* Start *

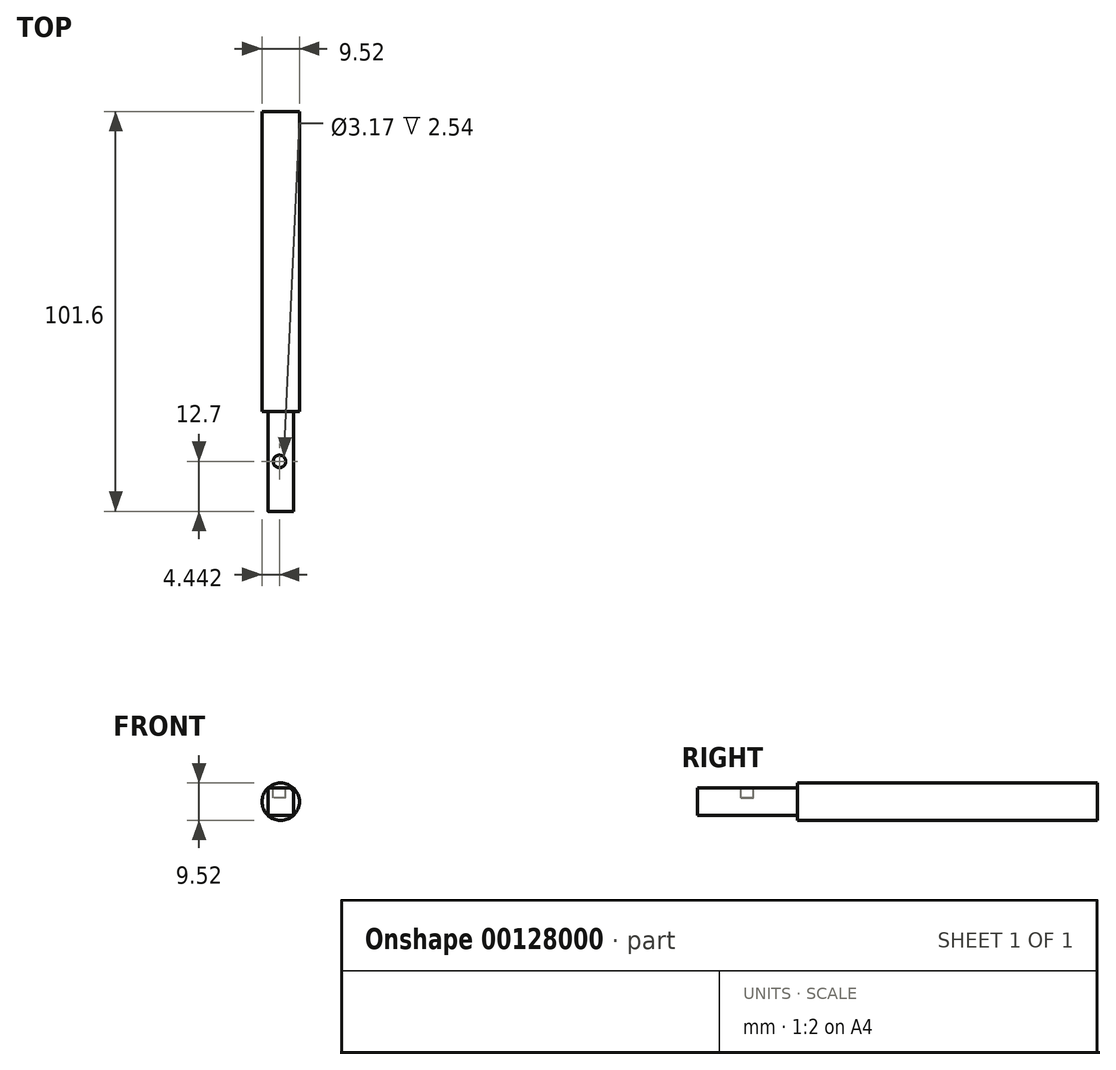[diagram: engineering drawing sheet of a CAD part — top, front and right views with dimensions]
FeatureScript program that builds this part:
annotation { "Feature Type Name" : "Feature", "Feature Type Description" : "" }
export const myFeature = defineFeature(function(context is Context, id is Id, definition is map)
    precondition{}
    {
        {
            var Q0;
            Q0=qCreatedBy(makeId("Front.planeOp"),FACE);
            var sketch = newSketch(context, id + "F0", { "sketchPlane" : qUnion([Q0])});
            skCircle(sketch, "E0", {"center": v(0, 0) * mm, "radius": 4.76 * mm});
            skSolve(sketch);
        }
        {
            var Q0;
            Q0 = qSketchRegion(id + "F0", true);
            extrude(context, id + "F1", {"entities" : qUnion([Q0]), "depth" : 101.6 * mm});
        }
        {
            var Q0;
            Q0=makeQuery(id+"F1.opExtrude","CAP_FACE",FACE,{"disambiguationData":[OSD([sQuery(id+"F0.wireOp",EDGE,"E0")])],"isStart":false});
            var sketch = newSketch(context, id + "F2", { "sketchPlane" : qUnion([Q0])});
            skLineSegment(sketch, "E1.bottom", {"start": v(-2.6, 3.5) * mm, "end": v(1.97, 3.5) * mm});
            skLineSegment(sketch, "E1.top", {"start": v(-2.6, -3.5) * mm, "end": v(2.6, -3.5) * mm});
            skLineSegment(sketch, "E1.left", {"start": v(-3.24, 2.86) * mm, "end": v(-3.24, -2.86) * mm});
            skLineSegment(sketch, "E1.right", {"start": v(3.24, 2.22) * mm, "end": v(3.24, -2.86) * mm});
            skPoint(sketch, "E1.middle", {"position": v(0, 0) * mm});
            skCircle(sketch, "E2", {"center": v(0, 0) * mm, "radius": 4.76 * mm});
            skPoint(sketch, "E3.visualSharp", {"position": v(-3.24, 3.5) * mm});
            skArc(sketch, "E3.filletArc", {"start": v(-2.6, 3.5) * mm, "mid": v(-3.05, 3.3) * mm, "end": v(-3.24, 2.86) * mm});
            skPoint(sketch, "E4.visualSharp", {"position": v(3.24, 3.5) * mm});
            skArc(sketch, "E4.filletArc", {"start": v(3.24, 2.22) * mm, "mid": v(2.87, 3.12) * mm, "end": v(1.97, 3.5) * mm});
            skPoint(sketch, "E5.visualSharp", {"position": v(-3.24, -3.5) * mm});
            skArc(sketch, "E5.filletArc", {"start": v(-3.24, -2.86) * mm, "mid": v(-3.05, -3.3) * mm, "end": v(-2.6, -3.5) * mm});
            skPoint(sketch, "E6.visualSharp", {"position": v(3.24, -3.5) * mm});
            skArc(sketch, "E6.filletArc", {"start": v(2.6, -3.5) * mm, "mid": v(3.05, -3.3) * mm, "end": v(3.24, -2.86) * mm});
            skSolve(sketch);
        }
        {
            var Q0;
            Q0=makeQuery(id+"F2.imprint","IMPRINT",FACE,{"disambiguationData":[TD([[makeQuery(id+"F2.imprint","IMPRINT",EDGE,{"derivedFrom":sQuery(id+"F2.wireOp",EDGE,"E1.bottom")}),1.0]])]});
            extrude(context, id + "F3", {"entities" : qUnion([Q0]), "operationType" : NewBodyOperationType.REMOVE, "oppositeDirection" : true, "depth" : 25.4 * mm});
        }
        {
            var Q0;
            Q0=makeQuery(id+"F3.boolean.opBoolean","COPY",FACE,{"derivedFrom":makeQuery(id+"F3.opExtrude","SWEPT_FACE",FACE,{"disambiguationData":[OSD([sQuery(id+"F2.wireOp",EDGE,"E1.bottom")])]})});
            var sketch = newSketch(context, id + "F4", { "sketchPlane" : qUnion([Q0])});
            skLineSegment(sketch, "E7", {"start": v(-0.32, -101.6) * mm, "end": v(-0.32, -88.9) * mm});
            skCircle(sketch, "E8", {"center": v(-0.32, -88.9) * mm, "radius": 1.59 * mm});
            skSolve(sketch);
        }
        {
            var Q0;
            Q0 = qSketchRegion(id + "F4", true);
            extrude(context, id + "F5", {"entities" : qUnion([Q0]), "operationType" : NewBodyOperationType.REMOVE, "oppositeDirection" : true, "depth" : 2.54 * mm});
        }
    });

* End *

EXERCISE
Output every line of the rows above as a JSON list of strings, one string per line, with blank lines omitted. Leave the pictures out of the answer.

THE OUTPUT
[
  "[diagram: engineering drawing sheet of a CAD part — top, front and right views with dimensions]",
  "FeatureScript program that builds this part:",
  "annotation { \"Feature Type Name\" : \"Feature\", \"Feature Type Description\" : \"\" }",
  "export const myFeature = defineFeature(function(context is Context, id is Id, definition is map)",
  "    precondition{}",
  "    {",
  "        {",
  "            var Q0;",
  "            Q0=qCreatedBy(makeId(\"Front.planeOp\"),FACE);",
  "            var sketch = newSketch(context, id + \"F0\", { \"sketchPlane\" : qUnion([Q0])});",
  "            skCircle(sketch, \"E0\", {\"center\": v(0, 0) * mm, \"radius\": 4.76 * mm});",
  "            skSolve(sketch);",
  "        }",
  "        {",
  "            var Q0;",
  "            Q0 = qSketchRegion(id + \"F0\", true);",
  "            extrude(context, id + \"F1\", {\"entities\" : qUnion([Q0]), \"depth\" : 101.6 * mm});",
  "        }",
  "        {",
  "            var Q0;",
  "            Q0=makeQuery(id+\"F1.opExtrude\",\"CAP_FACE\",FACE,{\"disambiguationData\":[OSD([sQuery(id+\"F0.wireOp\",EDGE,\"E0\")])],\"isStart\":false});",
  "            var sketch = newSketch(context, id + \"F2\", { \"sketchPlane\" : qUnion([Q0])});",
  "            skLineSegment(sketch, \"E1.bottom\", {\"start\": v(-2.6, 3.5) * mm, \"end\": v(1.97, 3.5) * mm});",
  "            skLineSegment(sketch, \"E1.top\", {\"start\": v(-2.6, -3.5) * mm, \"end\": v(2.6, -3.5) * mm});",
  "            skLineSegment(sketch, \"E1.left\", {\"start\": v(-3.24, 2.86) * mm, \"end\": v(-3.24, -2.86) * mm});",
  "            skLineSegment(sketch, \"E1.right\", {\"start\": v(3.24, 2.22) * mm, \"end\": v(3.24, -2.86) * mm});",
  "            skPoint(sketch, \"E1.middle\", {\"position\": v(0, 0) * mm});",
  "            skCircle(sketch, \"E2\", {\"center\": v(0, 0) * mm, \"radius\": 4.76 * mm});",
  "            skPoint(sketch, \"E3.visualSharp\", {\"position\": v(-3.24, 3.5) * mm});",
  "            skArc(sketch, \"E3.filletArc\", {\"start\": v(-2.6, 3.5) * mm, \"mid\": v(-3.05, 3.3) * mm, \"end\": v(-3.24, 2.86) * mm});",
  "            skPoint(sketch, \"E4.visualSharp\", {\"position\": v(3.24, 3.5) * mm});",
  "            skArc(sketch, \"E4.filletArc\", {\"start\": v(3.24, 2.22) * mm, \"mid\": v(2.87, 3.12) * mm, \"end\": v(1.97, 3.5) * mm});",
  "            skPoint(sketch, \"E5.visualSharp\", {\"position\": v(-3.24, -3.5) * mm});",
  "            skArc(sketch, \"E5.filletArc\", {\"start\": v(-3.24, -2.86) * mm, \"mid\": v(-3.05, -3.3) * mm, \"end\": v(-2.6, -3.5) * mm});",
  "            skPoint(sketch, \"E6.visualSharp\", {\"position\": v(3.24, -3.5) * mm});",
  "            skArc(sketch, \"E6.filletArc\", {\"start\": v(2.6, -3.5) * mm, \"mid\": v(3.05, -3.3) * mm, \"end\": v(3.24, -2.86) * mm});",
  "            skSolve(sketch);",
  "        }",
  "        {",
  "            var Q0;",
  "            Q0=makeQuery(id+\"F2.imprint\",\"IMPRINT\",FACE,{\"disambiguationData\":[TD([[makeQuery(id+\"F2.imprint\",\"IMPRINT\",EDGE,{\"derivedFrom\":sQuery(id+\"F2.wireOp\",EDGE,\"E1.bottom\")}),1.0]])]});",
  "            extrude(context, id + \"F3\", {\"entities\" : qUnion([Q0]), \"operationType\" : NewBodyOperationType.REMOVE, \"oppositeDirection\" : true, \"depth\" : 25.4 * mm});",
  "        }",
  "        {",
  "            var Q0;",
  "            Q0=makeQuery(id+\"F3.boolean.opBoolean\",\"COPY\",FACE,{\"derivedFrom\":makeQuery(id+\"F3.opExtrude\",\"SWEPT_FACE\",FACE,{\"disambiguationData\":[OSD([sQuery(id+\"F2.wireOp\",EDGE,\"E1.bottom\")])]})});",
  "            var sketch = newSketch(context, id + \"F4\", { \"sketchPlane\" : qUnion([Q0])});",
  "            skLineSegment(sketch, \"E7\", {\"start\": v(-0.32, -101.6) * mm, \"end\": v(-0.32, -88.9) * mm});",
  "            skCircle(sketch, \"E8\", {\"center\": v(-0.32, -88.9) * mm, \"radius\": 1.59 * mm});",
  "            skSolve(sketch);",
  "        }",
  "        {",
  "            var Q0;",
  "            Q0 = qSketchRegion(id + \"F4\", true);",
  "            extrude(context, id + \"F5\", {\"entities\" : qUnion([Q0]), \"operationType\" : NewBodyOperationType.REMOVE, \"oppositeDirection\" : true, \"depth\" : 2.54 * mm});",
  "        }",
  "    });"
]